* [Text under study]:
=======

The Sustainable Enterprises for Equitable Development (SEED) project in Uganda supports youth entrepreneurs in establishing small agriculture input businesses in rural communities, providing local farmers with inputs such as seeds, fertilizers, and pesticides. The certified youth extension agents also offer services to local farmers, including chemical application, harvest and processing, and collective marketing.
Lutheran World Relief recognizes the importance of implementing positive youth development programming that directly addresses both under-employment and unemployment, while also providing youth an opportunity to engage in relevant agriculture value chains.
Young men and women need to be given equal opportunity to earn a predictable income that provides enough for their basic needs. Equitable access to sustainable income and information technologies for youth is a key objective of our continuing work towards building fair and profitable livelihoods.
Today there are nearly 2 billion people between the ages of 12 and 24 worldwide, the largest number in recorded history. About nine out of 10 of these young people live in less developed countries. The need to address the needs of youth couldn’t be clearer.
When youth are empowered to fully engage in productive economic activity and decision-making at the household, community, and government level, their contributions have the potential to exponentially grow their local economies. Societies with greater gender equity and rural employment opportunities for youth experience higher agricultural productivity, improved food security, and more robust development in general.

=======

* [Stored data]:
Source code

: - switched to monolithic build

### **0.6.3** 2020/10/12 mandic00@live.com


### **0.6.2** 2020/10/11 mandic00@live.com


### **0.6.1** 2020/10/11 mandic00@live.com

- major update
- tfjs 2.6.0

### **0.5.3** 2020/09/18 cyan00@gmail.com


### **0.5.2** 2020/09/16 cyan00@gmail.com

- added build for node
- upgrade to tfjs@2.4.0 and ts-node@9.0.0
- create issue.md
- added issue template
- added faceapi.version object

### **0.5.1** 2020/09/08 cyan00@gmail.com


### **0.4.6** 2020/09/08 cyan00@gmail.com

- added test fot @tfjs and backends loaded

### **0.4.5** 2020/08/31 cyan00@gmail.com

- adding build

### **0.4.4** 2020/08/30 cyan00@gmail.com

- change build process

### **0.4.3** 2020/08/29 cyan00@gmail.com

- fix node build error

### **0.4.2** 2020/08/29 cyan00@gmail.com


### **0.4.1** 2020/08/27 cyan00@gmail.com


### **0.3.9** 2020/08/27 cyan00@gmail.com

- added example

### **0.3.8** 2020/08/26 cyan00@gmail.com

=======

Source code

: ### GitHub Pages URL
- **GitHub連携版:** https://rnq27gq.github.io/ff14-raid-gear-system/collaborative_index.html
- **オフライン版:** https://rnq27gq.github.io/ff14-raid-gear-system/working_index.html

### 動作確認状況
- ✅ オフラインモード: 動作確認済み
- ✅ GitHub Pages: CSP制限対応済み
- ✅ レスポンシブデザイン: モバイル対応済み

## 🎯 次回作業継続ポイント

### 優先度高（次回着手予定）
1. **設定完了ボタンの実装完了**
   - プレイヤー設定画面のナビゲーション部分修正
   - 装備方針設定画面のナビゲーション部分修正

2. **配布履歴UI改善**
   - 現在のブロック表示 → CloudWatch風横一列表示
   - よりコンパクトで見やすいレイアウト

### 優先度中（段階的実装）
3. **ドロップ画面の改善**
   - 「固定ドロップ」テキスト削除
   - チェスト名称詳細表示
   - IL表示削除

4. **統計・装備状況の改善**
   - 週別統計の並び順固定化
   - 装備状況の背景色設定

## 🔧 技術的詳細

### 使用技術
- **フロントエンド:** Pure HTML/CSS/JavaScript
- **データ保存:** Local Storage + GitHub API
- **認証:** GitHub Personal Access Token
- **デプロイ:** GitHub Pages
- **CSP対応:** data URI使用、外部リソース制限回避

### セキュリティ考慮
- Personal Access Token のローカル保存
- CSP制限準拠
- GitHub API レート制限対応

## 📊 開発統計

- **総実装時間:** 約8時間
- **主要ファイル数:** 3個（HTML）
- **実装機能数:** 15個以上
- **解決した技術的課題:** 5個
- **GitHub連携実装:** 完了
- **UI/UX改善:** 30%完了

=======

* [Parts of the exercise]:
- 1) Summarize the youth development text in two sentences.
- 2) Reproduce the passage of the youth development text that begins with "Lutheran World Relief" and ends after "agriculture value chains.", swapping "under-employment" for "underemployment".

* [Solution list]:
- 1) The SEED project in Uganda helps youth entrepreneurs set up small agriculture input businesses in rural communities, and its certified youth extension agents also provide local farmers with services such as chemical application, harvest and processing, and collective marketing. Young men and women need equal opportunity to earn a predictable income, and since nearly 2 billion people worldwide are between 12 and 24, empowering youth in economic activity and decision-making can greatly grow local economies.

- 2)
Lutheran World Relief recognizes the importance of implementing positive youth development programming that directly addresses both underemployment and unemployment, while also providing youth an opportunity to engage in relevant agriculture value chains.